The advantage of my solution is, that there is no installation necessary.
Here is the link to my solution: http://www.rupert-spaeth.de/justify/

If you use <p> try with:
$("[style*='padding-bottom:10pt']").css("text-align", "justify");

The following will work if you open the .rdl code file (which is xml).
You need a paragraph tag, if it doesn't already exist.
This formats a number to use commas (U.S. style) with two points after the decimal place.
It is then right-justified by the Right tag {I had been looking for a justify tag, but it is TextAlign}
<Paragraph>
<TextRuns>
<TextRun>
<Value>=Format( Sum(Fields!ourField.Value, "DataSet2") , "N2") </Value>
<Style>
<FontFamily />
<Color>White</Color>
</Style>
</TextRun>
</TextRuns>
<Style>
<TextAlign>Right</TextAlign>
</Style>
</Paragraph>

Actually its possible to Justify text in SSRS report if you pass the value as HTML and use something to format the text into justify'ed html text before, in my case im using .NET C# to format the passed string to justified html text.
But before that we need to to configure our SSRS report to accept HTML for this we need to add a text box and create a placeholder.
to add a place holder click on the textbox until it lets you write text to it then right click and choose "Create placeholder..."
After you created the place holder you will be prompted to enter the properties of the placeholder, all you need to specify is Value and Markup type
be sure to select the Markup type as HTML and for the value specify the variable that will have the justified html text in our case lets call it transformedHtml.
Now we need to create a function that trasforms our string to justified HTML text
/// <summary>
///
/// </summary>
/// <param name="text">The text that we want to justify</param>
/// <param name="width">Justified text width in pixels</param>
/// <param name="useHtmlTagsForNewLines">if true returns the output as justified html if false returns the ouput as justified string</param>
/// <returns>Justified string</returns>
public string GetText(string text, int width, bool useHtmlTagsForNewLines = false)
{
var palabras = text.Split(' ');
var sb1 = new StringBuilder();
var sb2 = new StringBuilder();
var length = palabras.Length;
var resultado = new List<string>();
var graphics = Graphics.FromImage(new Bitmap(1, 1));
var font = new Font("Times New Roman", 11);
for (var i = 0; i < length; i++)
{
sb1.AppendFormat("{0} ", palabras[i]);
if (graphics.MeasureString(sb1.ToString(), font).Width > width)
{
resultado.Add(sb2.ToString());
sb1 = new StringBuilder();
sb2 = new StringBuilder();
i--;
}
else
{
sb2.AppendFormat("{0} ", palabras[i]);
}
}
resultado.Add(sb2.ToString());
var resultado2 = new List<string>();
string temp;
int index1, index2, salto;
string target;
var limite = resultado.Count;
foreach (var item in resultado)
{
target = " ";
temp = item.Trim();
index1 = 0; index2 = 0; salto = 2;
if (limite <= 1)
{
resultado2.Add(temp);
break;
}
while (graphics.MeasureString(temp, font).Width <= width)
{
if (temp.IndexOf(target, index2) < 0)
{
index1 = 0; index2 = 0;
target = target + " ";
salto++;
}
index1 = temp.IndexOf(target, index2);
temp = temp.Insert(temp.IndexOf(target, index2), " ");
index2 = index1 + salto;
}
limite--;
resultado2.Add(temp);
}
var res = string.Join(useHtmlTagsForNewLines ? "<br> " + Environment.NewLine : "\n", resultado2);
if (useHtmlTagsForNewLines)
res = $"<div>{res.Replace(" ", " ").Replace("<br> ", "<br>")}</div>";
return res;
}
By using this function we can transform any string to justified text and we can select if we want the output to be HTMl or simple string
then we can just call this method like
string text = "Lorem Ipsum is simply dummy text of the printing and typesetting industry.
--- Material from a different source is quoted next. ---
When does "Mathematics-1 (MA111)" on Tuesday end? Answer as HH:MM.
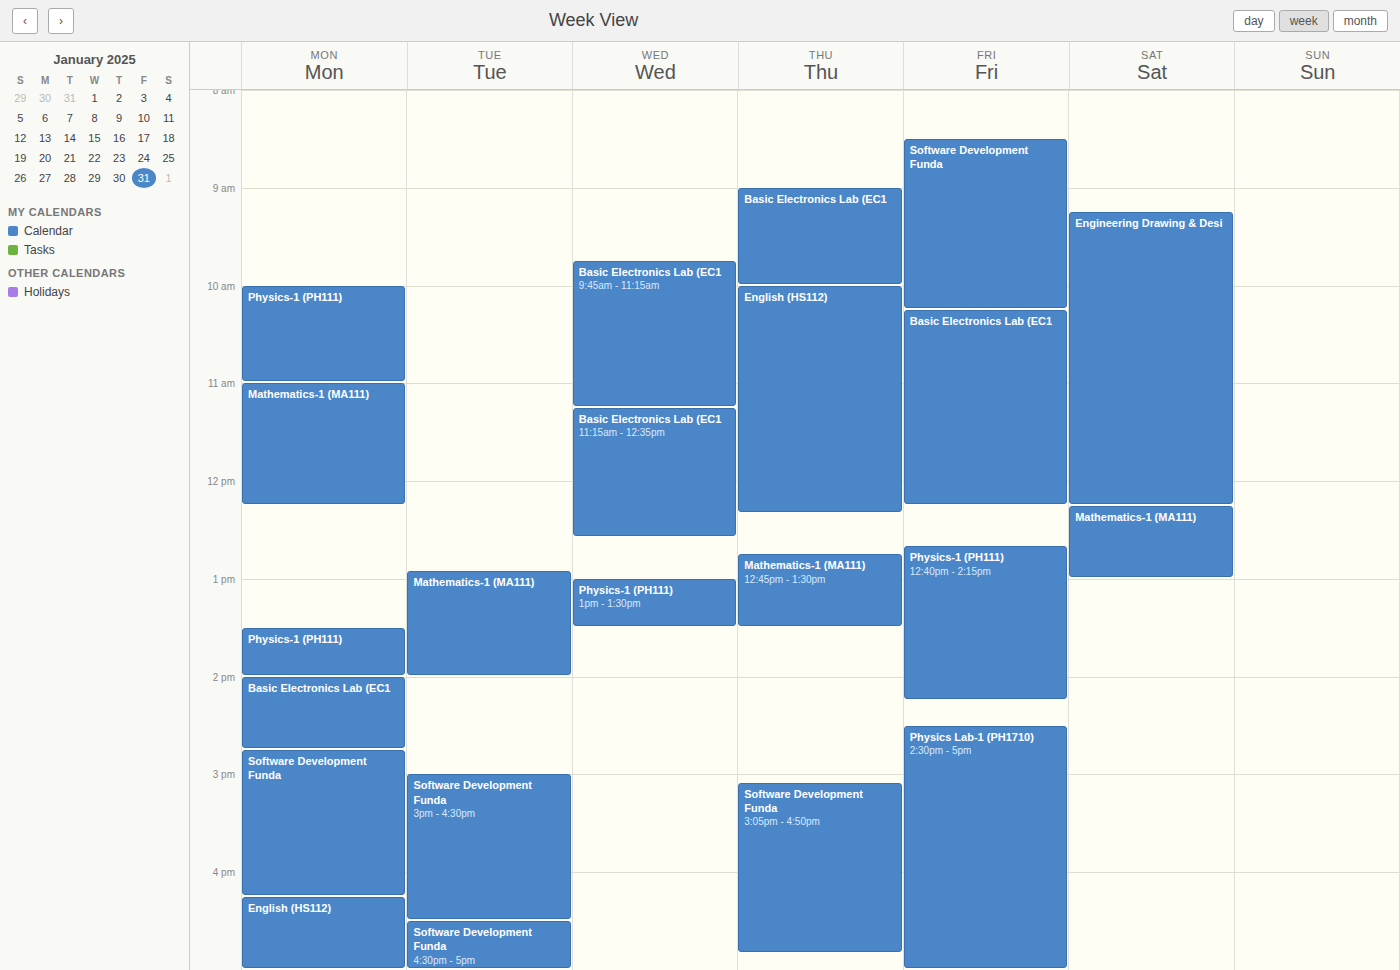
14:00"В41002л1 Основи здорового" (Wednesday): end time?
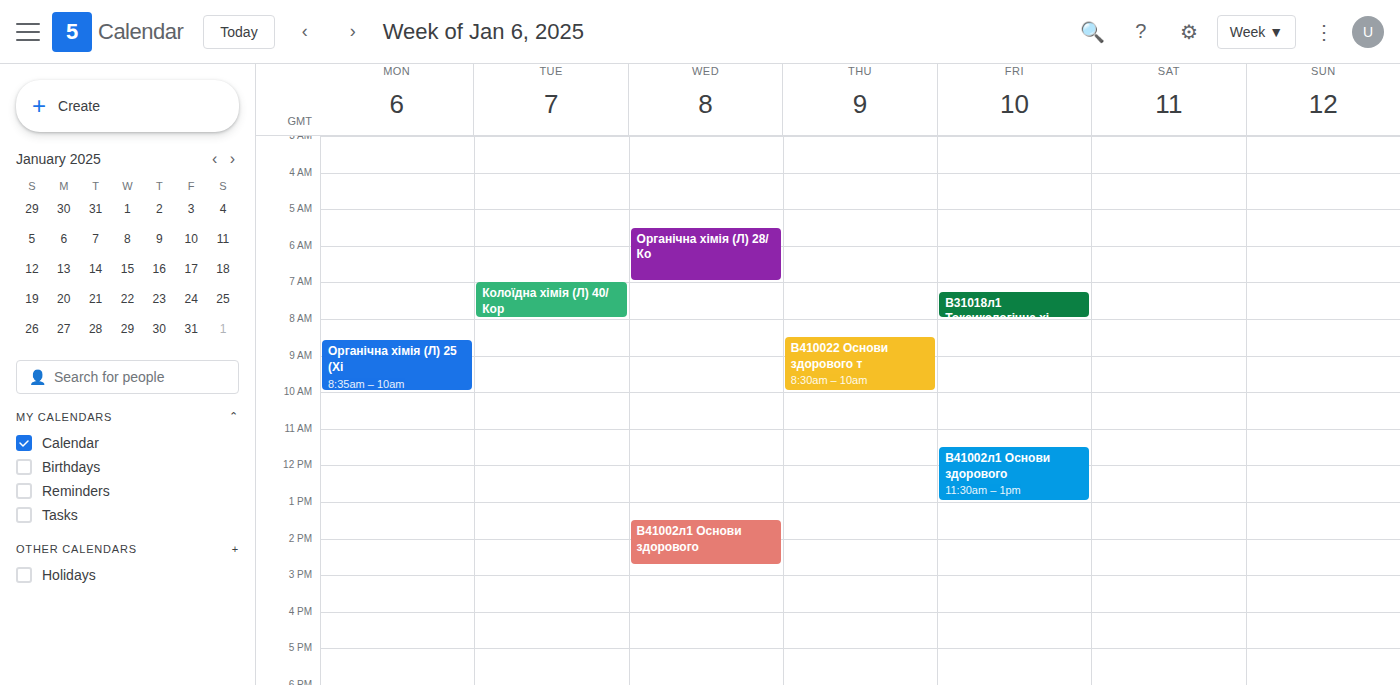
2:45 PM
Lorem Ipsum has been the industry's standard dummy text ever since the 1500s, when an unknown printer took a galley of type and scrambled it to make a type specimen book. It has survived not only five centuries, but also the leap into electronic typesetting, remaining essentially unchanged. It was popularised in the 1960s with the release of Letraset sheets containing Lorem Ipsum passages, and more recently with desktop publishing software like Aldus PageMaker including versions of Lorem Ipsum.";
string transformedHtml = GetText(text, 350, true);
and we get the output as folows:
In C#
In SSRS
Now this example mainly shows how to get justified text if your passing the values from C# code to ssrs reports but you could acchieve this if you would make the same function in a stored procedure that formats any text the same way. Hope this helps someone.

Related

How do you style a substring in a PDF (in Adobe Acrobat)?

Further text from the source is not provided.